Hamburg - "Er lebt, was er predigt: Mitgefühl und Liebe. Er ist authentisch, strahlt Ruhe und innere Zufriedenheit aus", sagt Carola Christiansen. Sie ist einer von über 10.000 Besuchern im Hamburger Tennisstadion, in dem der Dalai Lama seit dem Wochenende Vorträge über Frieden und Menschlichkeit hält. "Wir sind hier, weil wir diesen Mann sehr bewundern", sagt eine Familie, die aus Hannover nach Hamburg kam, um den 72-Jährigen zu erleben.
Das geistliche und weltliche Oberhaupt der Tibeter war bereits drei Mal in Hamburg, aber noch nie so lange und noch nie mit so einem großen Programm. Gleich am ersten Tag seiner einwöchigen Vortragsreihe hängen über 10.000 Menschen aus aller Welt in der Arena förmlich an seinen Lippen. Insgesamt werden etwa 30.000 Besucher erwartet. Der 72-Jährige spricht über Mitgefühl und die Stärkung menschlicher Werte, fordert eine Harmonie der Religionen. "Das ist mir sehr wichtig." Glück sei eine Frage der inneren Haltung. Von großer Bedeutung seien positiven Gefühle wie Toleranz und Mitgefühl.
"Humor ist seine Stärke"
Der Träger des Friedensnobelpreises sitzt in ein rotes Gewand gehüllt auf einem breiten Sessel. Gegen das Licht von Sonne und Scheinwerfern schützt er sich mit einer Kappe. Während er zu seinen Anhängern spricht, hebt er immer wieder den Zeigefinger, um seinen Worten mehr Nachdruck zu verleihen. Oft unterbricht er seine Sätze, um herzhaft zu lachen.
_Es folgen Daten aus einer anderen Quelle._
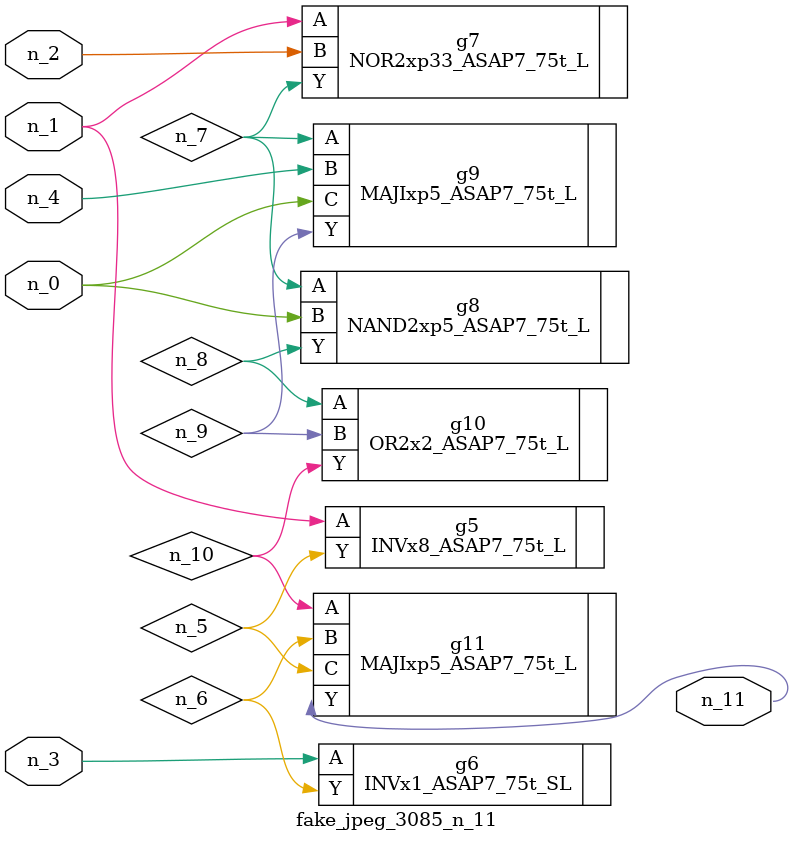
<source format=v>
module fake_jpeg_3085_n_11 (n_3, n_2, n_1, n_0, n_4, n_11);

input n_3;
input n_2;
input n_1;
input n_0;
input n_4;

output n_11;

wire n_10;
wire n_8;
wire n_9;
wire n_6;
wire n_5;
wire n_7;

INVx8_ASAP7_75t_L g5 ( 
.A(n_1),
.Y(n_5)
);

INVx1_ASAP7_75t_SL g6 ( 
.A(n_3),
.Y(n_6)
);

NOR2xp33_ASAP7_75t_L g7 ( 
.A(n_1),
.B(n_2),
.Y(n_7)
);

NAND2xp5_ASAP7_75t_L g8 ( 
.A(n_7),
.B(n_0),
.Y(n_8)
);

OR2x2_ASAP7_75t_L g10 ( 
.A(n_8),
.B(n_9),
.Y(n_10)
);

MAJIxp5_ASAP7_75t_L g9 ( 
.A(n_7),
.B(n_4),
.C(n_0),
.Y(n_9)
);

MAJIxp5_ASAP7_75t_L g11 ( 
.A(n_10),
.B(n_6),
.C(n_5),
.Y(n_11)
);


endmodule
</source>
Dieses Lachen kennen in Deutschland schon viele. Die Bedeutung der Religion, die er vertritt, ist eher unbekannt. "Humor ist eine große Stärke des Dalai Lama. Er ist authentisch. Das spüren und mögen die Menschen. Aber er missioniert nicht", sagt Oliver Petersen, buddhistischer Lehrer des tibetischen Zentrums in Hamburg. Der Dalai Lama sei durch seine Art sehr glaubhaft.
"Ich bin kein Buddhist, aber ich lasse mich gerne von diesem Mann inspirieren. Er strahlt die Gelassenheit aus, die uns allen mal ganz gut tun würde", sagt ein Besucher aus Hamburg: "Ich hänge im Job den ganzen Tag am Telefon, bin gestresst. Der Dalai Lama tut mir gut. Durch ihn komme ich auf andere Gedanken." So geht es wohl vielen Besuchern auf dem Gelände des Hamburger Tennisstadions. Dort haben die Veranstalter eine kleine tibetische Zeltstadt aufgebaut. Nach den Vorträgen sitzen Tausende auf dem Rasen, essen asiatische Spezialitäten und diskutieren. Manche Familien haben kleine Kinder mitgebracht.
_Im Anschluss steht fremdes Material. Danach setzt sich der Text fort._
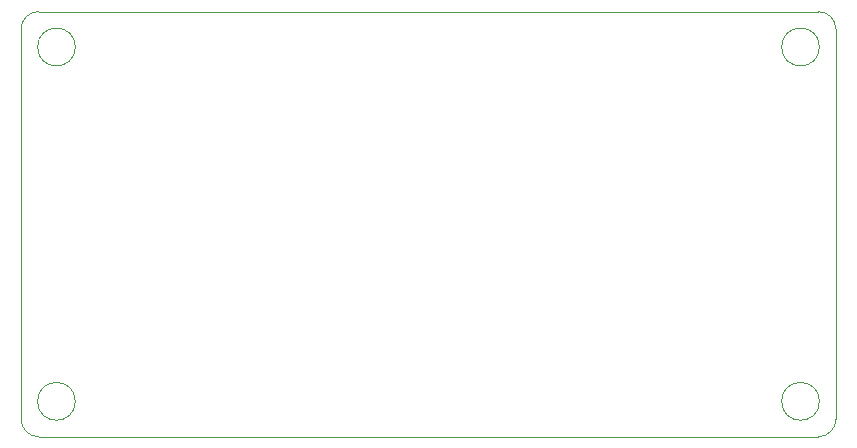
<source format=gbr>
%TF.GenerationSoftware,KiCad,Pcbnew,7.0.10-7.0.10~ubuntu22.04.1*%
%TF.CreationDate,2024-06-22T11:50:55+05:30*%
%TF.ProjectId,Light-CC,4c696768-742d-4434-932e-6b696361645f,rev?*%
%TF.SameCoordinates,PX4c4b400PY7270e00*%
%TF.FileFunction,Profile,NP*%
%FSLAX46Y46*%
G04 Gerber Fmt 4.6, Leading zero omitted, Abs format (unit mm)*
G04 Created by KiCad (PCBNEW 7.0.10-7.0.10~ubuntu22.04.1) date 2024-06-22 11:50:55*
%MOMM*%
%LPD*%
G01*
G04 APERTURE LIST*
%TA.AperFunction,Profile*%
%ADD10C,0.100000*%
%TD*%
G04 APERTURE END LIST*
D10*
X67600000Y33000000D02*
G75*
G03*
X64400000Y33000000I-1600000J0D01*
G01*
X64400000Y33000000D02*
G75*
G03*
X67600000Y33000000I1600000J0D01*
G01*
X69000000Y34500000D02*
X69000000Y1500000D01*
X69000000Y34500000D02*
G75*
G03*
X67500000Y36000000I-1500000J0D01*
G01*
X1500000Y0D02*
X67500000Y0D01*
X67500000Y0D02*
G75*
G03*
X69000000Y1500000I0J1500000D01*
G01*
X1500000Y36000000D02*
G75*
G03*
X0Y34500000I0J-1500000D01*
G01*
X0Y1500000D02*
G75*
G03*
X1500000Y0I1500000J0D01*
G01*
X67600000Y3000000D02*
G75*
G03*
X64400000Y3000000I-1600000J0D01*
G01*
X64400000Y3000000D02*
G75*
G03*
X67600000Y3000000I1600000J0D01*
G01*
X0Y34500000D02*
X0Y1500000D01*
X1500000Y36000000D02*
X67500000Y36000000D01*
X4600000Y3000000D02*
G75*
G03*
X1400000Y3000000I-1600000J0D01*
G01*
X1400000Y3000000D02*
G75*
G03*
X4600000Y3000000I1600000J0D01*
G01*
X4600000Y33000000D02*
G75*
G03*
X1400000Y33000000I-1600000J0D01*
G01*
X1400000Y33000000D02*
G75*
G03*
X4600000Y33000000I1600000J0D01*
G01*
M02*

</source>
Die Menschen mögen den Dalai Lama: "Er ist gerade hier in Deutschland so beliebt, weil er das hat, was vielen von uns im Tagesgeschäft ein wenig fehlt: Gelassenheit, Ruhe, innere Kultur", sagt Experte Petersen. Er sieht den Buddhismus in Deutschland nicht als Modebewegung, sondern in einer stabilen Entwicklung.
In den kommenden Tagen mehr zum Buddhismus
Der 72-jährige Gast genießt seine Popularität: Ob bei seiner Ankunft am Flughafen oder im Rathaus der Hansestadt: Der Dalai Lama nimmt sich Zeit für seine Anhänger, schüttelt Hände, gibt sogar Autogramme - eifrig flitzt er mit seinen Flip-Flops aus Plastik von Zuschauer zu Zuschauer.
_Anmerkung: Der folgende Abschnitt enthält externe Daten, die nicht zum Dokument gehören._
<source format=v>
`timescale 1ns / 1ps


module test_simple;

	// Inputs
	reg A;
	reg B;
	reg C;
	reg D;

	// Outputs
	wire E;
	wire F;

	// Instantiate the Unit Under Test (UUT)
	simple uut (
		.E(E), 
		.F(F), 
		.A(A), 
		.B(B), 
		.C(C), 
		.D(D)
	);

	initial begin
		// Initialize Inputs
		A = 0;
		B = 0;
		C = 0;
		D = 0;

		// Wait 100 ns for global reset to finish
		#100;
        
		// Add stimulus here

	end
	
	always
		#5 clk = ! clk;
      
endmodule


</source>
Und er nutzt seine Bekanntheit auch für politische Forderungen. In Hamburg erinnert er die reichen Industrienationen an ihre Verantwortung für den Kampf gegen Armut. Die Kluft zwischen armen und reichen Menschen dürfe nicht größer werden. Diese sei "nicht nur moralisch falsch, sondern auch der Ursprung vieler gesellschaftlicher Probleme".
In den kommenden Tagen will sich der Dalai Lama mehr mit der buddhistischen Philosophie und Lehre beschäftigen. "Das Politische wird dann weniger", sagt ein Sprecher des tibetischen Zentrums. Am kommenden Samstag reist der Dalai Lama weiter nach Freiburg. Auch dort dürften ihm die Sympathien sicher sein.